Here are some things to think about next time to put your army to work on your blog.
- Don’t Just Show, Show and Tell: It’s time to get back to show and tell. Blogs offer amazing ways to present multimedia information, but you still have to tell us about it. You must show and tell in order for your point to be fully understood. Words may not do it alone, but a picture is not worth a thousand words when fed through feeds and search engines. You must have the words.
- Keywords, Keywords, Keywords: With the recent public release of the Google Patent for Blog PageRank, your keywords are more important than ever as the algorithm applies multiple content matching, content relevancy, search relevancy, and link-to-content relevancy tests to determine if the keywords match the content. Learn how to write keyword-rich content to increase your page ranking. More importantly, write with keywords to help your reader know exactly what you are writing about.
- Write Clickable Titles: The keywords you use in your post titles tell potential visitors what your post is about. If they don’t get it, they won’t click it. If they do click, and the content doesn’t match, they won’t be back.
- Make Your Point in the First 200 Words: You have less than a second to capture your reader’s attention. If the user on your site, feed, or search engine summary doesn’t “get the point” in the first two or three sentences, you’ve lost them.
- Blog Writing Is About Editing: A great idea does not translate automatically into good writing. It’s the editing that clarifies your writing so the idea comes through. It’s as much about the words you add as the words you take away to increase the post’s clarity and power.
- Make Your Words Timeless: Blog writing isn’t like words you throw out into the air and expect them to vanish.
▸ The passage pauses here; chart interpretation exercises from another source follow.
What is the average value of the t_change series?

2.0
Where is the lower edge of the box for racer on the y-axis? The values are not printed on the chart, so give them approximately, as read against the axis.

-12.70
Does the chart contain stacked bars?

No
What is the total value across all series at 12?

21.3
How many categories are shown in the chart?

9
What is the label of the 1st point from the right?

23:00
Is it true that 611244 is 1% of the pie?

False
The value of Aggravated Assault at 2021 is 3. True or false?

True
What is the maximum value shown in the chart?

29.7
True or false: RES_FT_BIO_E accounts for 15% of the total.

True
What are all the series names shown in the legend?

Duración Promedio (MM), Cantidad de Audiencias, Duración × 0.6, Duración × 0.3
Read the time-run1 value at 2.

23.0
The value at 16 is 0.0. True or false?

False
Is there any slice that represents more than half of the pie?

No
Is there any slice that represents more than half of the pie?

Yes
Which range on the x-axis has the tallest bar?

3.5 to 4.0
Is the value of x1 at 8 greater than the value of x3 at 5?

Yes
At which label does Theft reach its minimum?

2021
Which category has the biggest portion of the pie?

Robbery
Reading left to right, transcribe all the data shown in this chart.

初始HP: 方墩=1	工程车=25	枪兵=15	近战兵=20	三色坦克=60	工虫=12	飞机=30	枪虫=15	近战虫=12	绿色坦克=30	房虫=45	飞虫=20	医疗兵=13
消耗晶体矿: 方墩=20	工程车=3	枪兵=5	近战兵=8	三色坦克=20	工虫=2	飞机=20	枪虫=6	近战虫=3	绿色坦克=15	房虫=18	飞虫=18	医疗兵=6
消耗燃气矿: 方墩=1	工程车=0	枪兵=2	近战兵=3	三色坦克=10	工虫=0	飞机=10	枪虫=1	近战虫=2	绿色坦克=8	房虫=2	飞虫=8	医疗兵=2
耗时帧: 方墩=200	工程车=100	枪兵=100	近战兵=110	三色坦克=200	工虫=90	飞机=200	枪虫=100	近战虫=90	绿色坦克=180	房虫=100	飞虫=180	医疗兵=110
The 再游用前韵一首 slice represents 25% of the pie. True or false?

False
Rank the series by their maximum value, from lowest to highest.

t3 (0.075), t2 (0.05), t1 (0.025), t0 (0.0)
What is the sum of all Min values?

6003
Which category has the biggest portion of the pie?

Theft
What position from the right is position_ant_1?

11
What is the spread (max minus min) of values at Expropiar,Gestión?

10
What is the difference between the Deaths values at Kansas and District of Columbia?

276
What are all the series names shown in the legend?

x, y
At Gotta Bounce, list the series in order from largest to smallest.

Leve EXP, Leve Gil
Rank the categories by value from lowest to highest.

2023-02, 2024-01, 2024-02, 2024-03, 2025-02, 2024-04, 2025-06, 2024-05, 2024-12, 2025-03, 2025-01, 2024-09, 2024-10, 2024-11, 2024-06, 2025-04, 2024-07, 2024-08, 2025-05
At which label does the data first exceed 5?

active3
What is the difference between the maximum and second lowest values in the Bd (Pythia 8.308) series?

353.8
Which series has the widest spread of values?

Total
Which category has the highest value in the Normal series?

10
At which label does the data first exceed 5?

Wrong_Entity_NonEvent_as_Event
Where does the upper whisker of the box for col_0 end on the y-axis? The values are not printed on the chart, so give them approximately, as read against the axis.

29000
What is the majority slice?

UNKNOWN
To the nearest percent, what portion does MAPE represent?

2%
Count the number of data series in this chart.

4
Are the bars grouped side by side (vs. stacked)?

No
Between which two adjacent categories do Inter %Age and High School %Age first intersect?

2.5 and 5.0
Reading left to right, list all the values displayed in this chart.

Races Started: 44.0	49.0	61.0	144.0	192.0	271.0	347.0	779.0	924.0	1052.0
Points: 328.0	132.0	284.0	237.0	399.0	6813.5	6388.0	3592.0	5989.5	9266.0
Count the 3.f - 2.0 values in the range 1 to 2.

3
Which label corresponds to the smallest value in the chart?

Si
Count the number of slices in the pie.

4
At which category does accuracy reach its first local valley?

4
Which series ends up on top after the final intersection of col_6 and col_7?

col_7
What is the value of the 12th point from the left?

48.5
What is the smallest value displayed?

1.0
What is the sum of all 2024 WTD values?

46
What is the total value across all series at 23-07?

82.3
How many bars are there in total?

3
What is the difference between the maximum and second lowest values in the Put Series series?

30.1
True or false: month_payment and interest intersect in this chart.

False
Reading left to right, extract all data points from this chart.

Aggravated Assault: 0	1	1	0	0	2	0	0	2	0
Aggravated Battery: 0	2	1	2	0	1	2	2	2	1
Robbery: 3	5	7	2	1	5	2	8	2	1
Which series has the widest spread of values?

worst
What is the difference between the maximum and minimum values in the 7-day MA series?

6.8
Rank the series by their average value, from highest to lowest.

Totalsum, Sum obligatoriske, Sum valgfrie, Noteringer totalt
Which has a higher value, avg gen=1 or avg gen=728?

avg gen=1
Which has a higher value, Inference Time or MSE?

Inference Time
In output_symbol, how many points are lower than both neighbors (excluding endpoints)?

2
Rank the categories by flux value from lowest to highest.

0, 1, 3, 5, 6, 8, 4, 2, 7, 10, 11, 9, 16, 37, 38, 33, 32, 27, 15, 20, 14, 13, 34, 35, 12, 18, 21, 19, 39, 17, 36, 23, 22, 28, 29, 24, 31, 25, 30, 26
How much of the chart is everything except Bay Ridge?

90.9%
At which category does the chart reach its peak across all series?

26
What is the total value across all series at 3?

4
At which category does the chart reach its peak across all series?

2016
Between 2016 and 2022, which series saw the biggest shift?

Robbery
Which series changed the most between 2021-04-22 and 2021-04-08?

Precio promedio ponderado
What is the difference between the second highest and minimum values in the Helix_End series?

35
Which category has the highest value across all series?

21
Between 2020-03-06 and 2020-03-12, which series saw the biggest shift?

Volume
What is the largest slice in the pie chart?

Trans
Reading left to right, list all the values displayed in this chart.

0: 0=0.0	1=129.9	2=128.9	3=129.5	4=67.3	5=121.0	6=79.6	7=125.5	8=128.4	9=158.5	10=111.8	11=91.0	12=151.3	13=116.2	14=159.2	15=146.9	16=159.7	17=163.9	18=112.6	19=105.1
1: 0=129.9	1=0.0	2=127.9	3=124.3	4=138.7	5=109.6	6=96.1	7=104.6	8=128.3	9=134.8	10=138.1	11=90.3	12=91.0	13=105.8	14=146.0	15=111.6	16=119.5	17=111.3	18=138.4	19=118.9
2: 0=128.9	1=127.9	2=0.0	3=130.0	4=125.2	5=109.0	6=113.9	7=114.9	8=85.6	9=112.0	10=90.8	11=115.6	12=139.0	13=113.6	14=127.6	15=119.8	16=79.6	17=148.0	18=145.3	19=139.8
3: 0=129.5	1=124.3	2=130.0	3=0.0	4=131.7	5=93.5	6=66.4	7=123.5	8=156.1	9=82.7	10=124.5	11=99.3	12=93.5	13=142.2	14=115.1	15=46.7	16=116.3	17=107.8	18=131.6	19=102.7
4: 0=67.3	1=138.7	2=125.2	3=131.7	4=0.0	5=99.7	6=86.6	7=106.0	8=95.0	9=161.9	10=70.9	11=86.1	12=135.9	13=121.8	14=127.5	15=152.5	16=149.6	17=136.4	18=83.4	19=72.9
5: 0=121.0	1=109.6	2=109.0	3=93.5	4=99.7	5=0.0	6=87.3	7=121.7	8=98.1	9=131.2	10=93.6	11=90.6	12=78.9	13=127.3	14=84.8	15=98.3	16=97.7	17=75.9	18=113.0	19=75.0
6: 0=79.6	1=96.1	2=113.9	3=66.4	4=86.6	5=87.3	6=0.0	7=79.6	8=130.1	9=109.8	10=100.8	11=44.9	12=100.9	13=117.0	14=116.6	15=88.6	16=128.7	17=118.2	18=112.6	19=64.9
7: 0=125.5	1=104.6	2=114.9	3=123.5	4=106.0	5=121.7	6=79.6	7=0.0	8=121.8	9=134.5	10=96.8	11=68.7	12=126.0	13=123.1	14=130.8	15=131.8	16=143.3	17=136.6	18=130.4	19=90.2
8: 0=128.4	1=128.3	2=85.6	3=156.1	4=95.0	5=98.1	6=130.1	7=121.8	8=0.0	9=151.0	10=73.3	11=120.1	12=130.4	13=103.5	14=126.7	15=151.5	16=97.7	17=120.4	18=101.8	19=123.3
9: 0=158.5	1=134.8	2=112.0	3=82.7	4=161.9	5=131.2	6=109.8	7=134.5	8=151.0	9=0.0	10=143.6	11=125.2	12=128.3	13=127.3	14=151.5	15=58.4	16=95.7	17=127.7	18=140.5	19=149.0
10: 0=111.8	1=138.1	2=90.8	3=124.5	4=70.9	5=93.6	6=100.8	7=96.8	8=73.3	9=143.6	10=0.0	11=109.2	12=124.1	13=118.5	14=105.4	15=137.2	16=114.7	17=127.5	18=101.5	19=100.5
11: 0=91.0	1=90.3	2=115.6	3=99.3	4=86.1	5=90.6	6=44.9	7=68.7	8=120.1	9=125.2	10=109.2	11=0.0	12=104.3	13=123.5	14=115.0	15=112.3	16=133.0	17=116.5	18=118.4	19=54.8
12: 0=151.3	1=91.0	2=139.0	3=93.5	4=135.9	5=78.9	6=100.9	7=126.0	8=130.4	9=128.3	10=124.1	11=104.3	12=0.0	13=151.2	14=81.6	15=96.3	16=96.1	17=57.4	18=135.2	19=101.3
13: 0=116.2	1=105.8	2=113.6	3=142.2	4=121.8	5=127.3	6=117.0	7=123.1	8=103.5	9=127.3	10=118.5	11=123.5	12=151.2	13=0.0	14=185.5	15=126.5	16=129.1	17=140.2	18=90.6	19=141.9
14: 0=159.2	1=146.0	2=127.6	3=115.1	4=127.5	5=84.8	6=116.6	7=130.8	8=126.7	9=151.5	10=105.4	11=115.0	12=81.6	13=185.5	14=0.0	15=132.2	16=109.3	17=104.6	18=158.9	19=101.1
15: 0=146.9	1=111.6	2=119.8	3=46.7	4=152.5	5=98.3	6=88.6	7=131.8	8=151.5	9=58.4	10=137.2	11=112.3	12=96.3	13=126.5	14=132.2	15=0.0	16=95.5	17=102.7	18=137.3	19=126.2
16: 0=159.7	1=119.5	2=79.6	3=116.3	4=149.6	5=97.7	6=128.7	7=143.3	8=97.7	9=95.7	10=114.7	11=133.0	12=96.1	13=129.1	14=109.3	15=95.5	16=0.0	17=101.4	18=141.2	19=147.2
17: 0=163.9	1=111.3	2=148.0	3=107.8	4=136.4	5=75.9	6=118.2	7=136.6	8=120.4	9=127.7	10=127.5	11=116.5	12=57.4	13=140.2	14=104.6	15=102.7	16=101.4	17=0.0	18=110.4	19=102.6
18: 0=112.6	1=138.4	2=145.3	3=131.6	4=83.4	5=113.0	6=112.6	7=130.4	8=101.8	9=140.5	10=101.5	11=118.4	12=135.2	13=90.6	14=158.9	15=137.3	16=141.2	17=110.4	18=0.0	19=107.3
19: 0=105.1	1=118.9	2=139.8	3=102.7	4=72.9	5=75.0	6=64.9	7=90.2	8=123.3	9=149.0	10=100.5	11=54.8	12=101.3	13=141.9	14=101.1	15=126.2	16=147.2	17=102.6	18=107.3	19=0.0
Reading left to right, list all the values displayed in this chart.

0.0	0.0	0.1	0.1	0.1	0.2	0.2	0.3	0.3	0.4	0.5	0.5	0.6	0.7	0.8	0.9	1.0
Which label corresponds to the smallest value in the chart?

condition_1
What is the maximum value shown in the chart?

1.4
The words you fill your blog with tend to last. Make sure the words you use and the things you say are worth reading twenty years from now.
- Don’t Waste Words: A powerfully titled article drew me from my feed reader and I was greeted with this first sentence: “I still have to take a shower, and I’m late for work, but I wanted to tell you about this because I think it’s important, so I’ll just rush this off before I jump in the shower and head to work.” Don’t waste words. Don’t tell your readers things they really don’t want to know. Get to the point and stop wasting your time and theirs.
- Explain Jargon: We get so caught up in our little world of acronyms and industry jargon, we forget few outside our clubhouse know what we are talking about. Stop once in a while and explain to us what these terms and letters mean. It doesn’t have to be a paragraph, just a few words. Don’t assume we know what you are talking about.
- Use Descriptions in Images and Links: Blog writing isn’t limited to just the words. If you aren’t using titles in links and alt in images, you are missing out on a very valuable use of keywords and content building. You are also not in compliance with web standards.
- Use Descriptions for Flash, Podcasts, Videocasts, and Screencasts: If you are using any audio or visual multimedia on your blog, help us understand what we are going to see and hear. Convince us to click to play. A picture may speak for itself, but you have to do the writing for it.
- Present a Problem, The Solution, and The Results: Don’t present a solution before the reader understands there is a problem. Present the problem, give us the solution, and then lead us through the results and the benefits of the results. When readers follow along with the process, they better understand how it works and why it works for themselves.
- Just the Facts, Ma’am: Everyone has an opinion. What makes your opinion different from other opinions is that yours is based upon the facts. Wild accusations, suggestions, and analogies do not build trust and respect. Make your opinions be based upon valid facts and identifiable references and citations. Be prepared to back your word up with the truth.